### Assigned task:
Nothing outside the lines below from the one containing "Trần Chí Phúc" through the one containing "雖然價格頻創新高，買氣卻不減反增，專家建議，" is to be printed; print those exactly, ends included, and drop the pictures.

Records supplied START

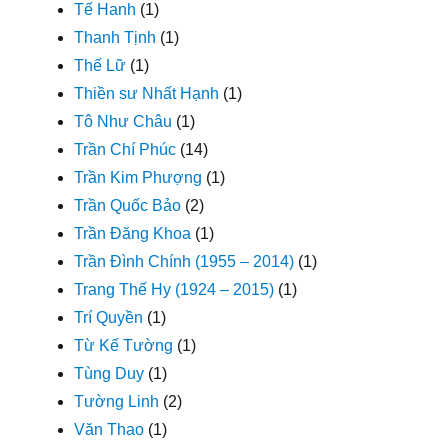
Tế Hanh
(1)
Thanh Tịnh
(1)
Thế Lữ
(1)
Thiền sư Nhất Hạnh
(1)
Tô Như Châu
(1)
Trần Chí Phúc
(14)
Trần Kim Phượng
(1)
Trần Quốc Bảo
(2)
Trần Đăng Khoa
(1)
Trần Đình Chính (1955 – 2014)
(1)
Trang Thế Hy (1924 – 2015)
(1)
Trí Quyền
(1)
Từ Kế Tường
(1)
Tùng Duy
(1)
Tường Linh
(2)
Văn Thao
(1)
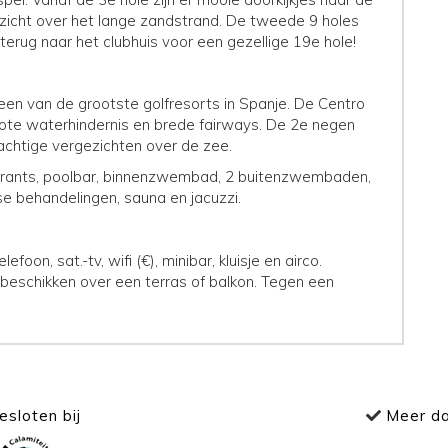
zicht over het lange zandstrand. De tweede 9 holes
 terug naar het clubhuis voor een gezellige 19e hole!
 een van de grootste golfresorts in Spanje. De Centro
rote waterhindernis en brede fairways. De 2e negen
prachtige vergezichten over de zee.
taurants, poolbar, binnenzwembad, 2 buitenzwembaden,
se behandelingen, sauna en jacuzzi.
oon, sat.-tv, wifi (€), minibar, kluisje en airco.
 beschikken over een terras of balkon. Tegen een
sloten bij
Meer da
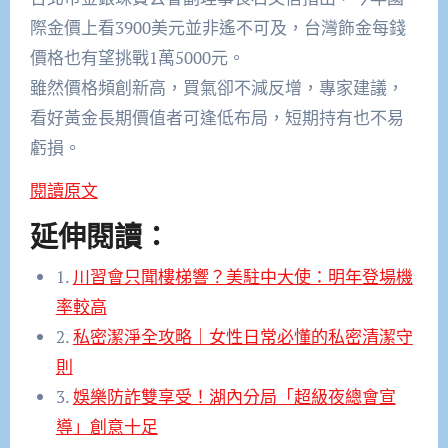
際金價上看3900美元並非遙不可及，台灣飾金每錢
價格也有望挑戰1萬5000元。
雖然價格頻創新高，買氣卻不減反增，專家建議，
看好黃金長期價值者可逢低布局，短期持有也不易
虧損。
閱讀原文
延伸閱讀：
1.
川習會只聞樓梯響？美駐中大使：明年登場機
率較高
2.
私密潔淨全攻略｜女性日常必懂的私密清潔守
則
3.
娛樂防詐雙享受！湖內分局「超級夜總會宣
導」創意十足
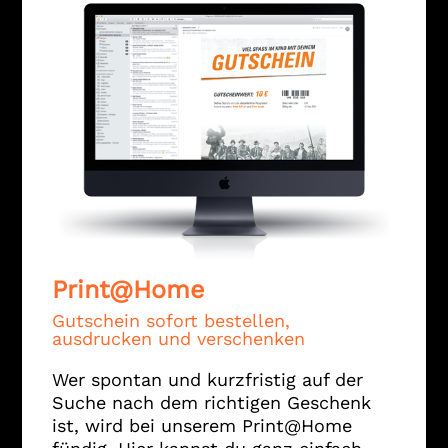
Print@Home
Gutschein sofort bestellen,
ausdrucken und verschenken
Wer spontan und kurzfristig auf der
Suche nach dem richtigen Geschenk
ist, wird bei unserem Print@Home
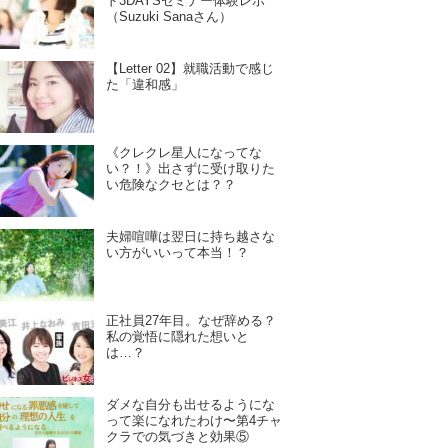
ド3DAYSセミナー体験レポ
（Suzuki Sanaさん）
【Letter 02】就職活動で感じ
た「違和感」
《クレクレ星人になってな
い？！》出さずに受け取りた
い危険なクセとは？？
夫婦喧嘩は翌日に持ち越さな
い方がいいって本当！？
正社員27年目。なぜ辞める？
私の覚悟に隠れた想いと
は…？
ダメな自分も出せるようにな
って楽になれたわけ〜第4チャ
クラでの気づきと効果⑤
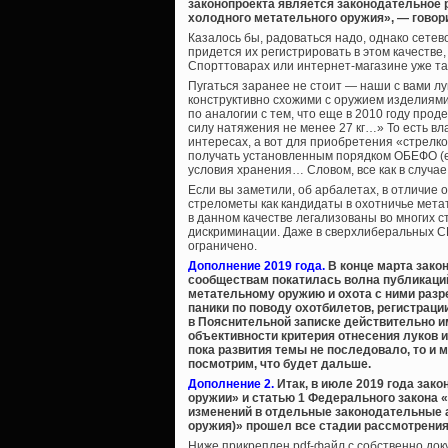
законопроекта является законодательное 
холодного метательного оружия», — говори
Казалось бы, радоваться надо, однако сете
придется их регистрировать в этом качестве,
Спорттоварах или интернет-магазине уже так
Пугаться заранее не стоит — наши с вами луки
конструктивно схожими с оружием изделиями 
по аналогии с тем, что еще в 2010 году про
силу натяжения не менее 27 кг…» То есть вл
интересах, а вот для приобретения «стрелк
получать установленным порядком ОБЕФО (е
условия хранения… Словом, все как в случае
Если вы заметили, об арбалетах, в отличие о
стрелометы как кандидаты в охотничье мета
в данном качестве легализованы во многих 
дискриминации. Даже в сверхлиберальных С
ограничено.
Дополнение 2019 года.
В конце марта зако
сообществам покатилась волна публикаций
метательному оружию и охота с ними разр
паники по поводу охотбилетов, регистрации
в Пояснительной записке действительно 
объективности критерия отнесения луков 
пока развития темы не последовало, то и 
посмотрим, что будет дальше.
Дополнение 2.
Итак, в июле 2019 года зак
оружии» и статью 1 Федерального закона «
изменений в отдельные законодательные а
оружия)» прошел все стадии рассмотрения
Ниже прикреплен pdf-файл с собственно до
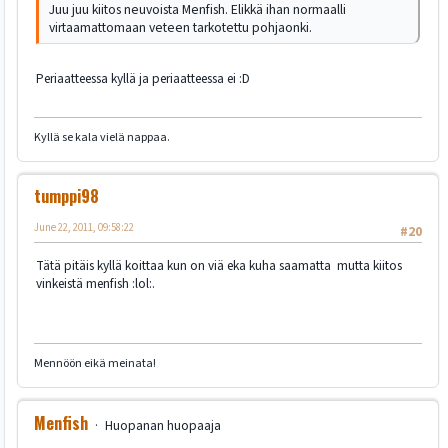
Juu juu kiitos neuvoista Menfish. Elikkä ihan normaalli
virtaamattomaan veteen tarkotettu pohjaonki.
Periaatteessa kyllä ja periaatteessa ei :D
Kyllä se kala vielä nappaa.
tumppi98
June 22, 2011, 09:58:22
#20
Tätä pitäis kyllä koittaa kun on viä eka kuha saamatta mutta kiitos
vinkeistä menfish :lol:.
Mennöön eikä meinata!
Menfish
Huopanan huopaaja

Records supplied END
Records supplied START

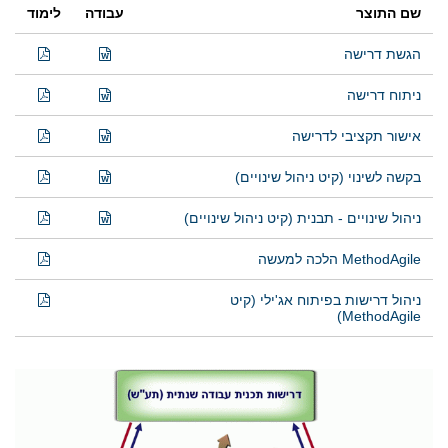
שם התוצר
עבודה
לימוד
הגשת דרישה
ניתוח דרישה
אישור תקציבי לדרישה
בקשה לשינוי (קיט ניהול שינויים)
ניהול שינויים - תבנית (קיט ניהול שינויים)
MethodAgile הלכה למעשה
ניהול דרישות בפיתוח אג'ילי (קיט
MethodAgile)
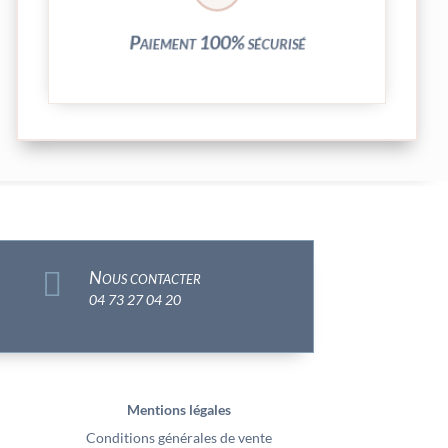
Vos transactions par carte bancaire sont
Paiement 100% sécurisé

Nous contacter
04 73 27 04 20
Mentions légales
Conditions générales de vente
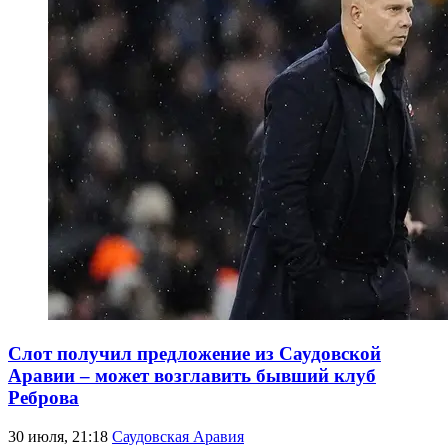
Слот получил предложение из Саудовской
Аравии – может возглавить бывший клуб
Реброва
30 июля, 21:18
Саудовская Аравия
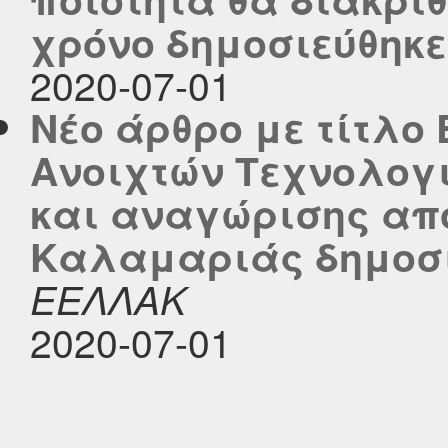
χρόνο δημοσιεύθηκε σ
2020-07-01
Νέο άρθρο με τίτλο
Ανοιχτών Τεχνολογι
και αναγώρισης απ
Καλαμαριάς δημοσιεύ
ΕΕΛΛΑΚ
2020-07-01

Records supplied END

### Written solution:
Trần Chí Phúc
(14)
Trần Kim Phượng
(1)
Trần Quốc Bảo
(2)
Trần Đăng Khoa
(1)
Trần Đình Chính (1955 – 2014)
(1)
Trang Thế Hy (1924 – 2015)
(1)
Trí Quyền
(1)
Từ Kế Tường
(1)
Tùng Duy
(1)
Tường Linh
(2)
Văn Thao
(1)
zicht over het lange zandstrand. De tweede 9 holes
 terug naar het clubhuis voor een gezellige 19e hole!
 een van de grootste golfresorts in Spanje. De Centro
rote waterhindernis en brede fairways. De 2e negen
prachtige vergezichten over de zee.
taurants, poolbar, binnenzwembad, 2 buitenzwembaden,
se behandelingen, sauna en jacuzzi.
oon, sat.-tv, wifi (€), minibar, kluisje en airco.
 beschikken over een terras of balkon. Tegen een
sloten bij
Meer da
際金價上看3900美元並非遙不可及，台灣飾金每錢
價格也有望挑戰1萬5000元。
雖然價格頻創新高，買氣卻不減反增，專家建議，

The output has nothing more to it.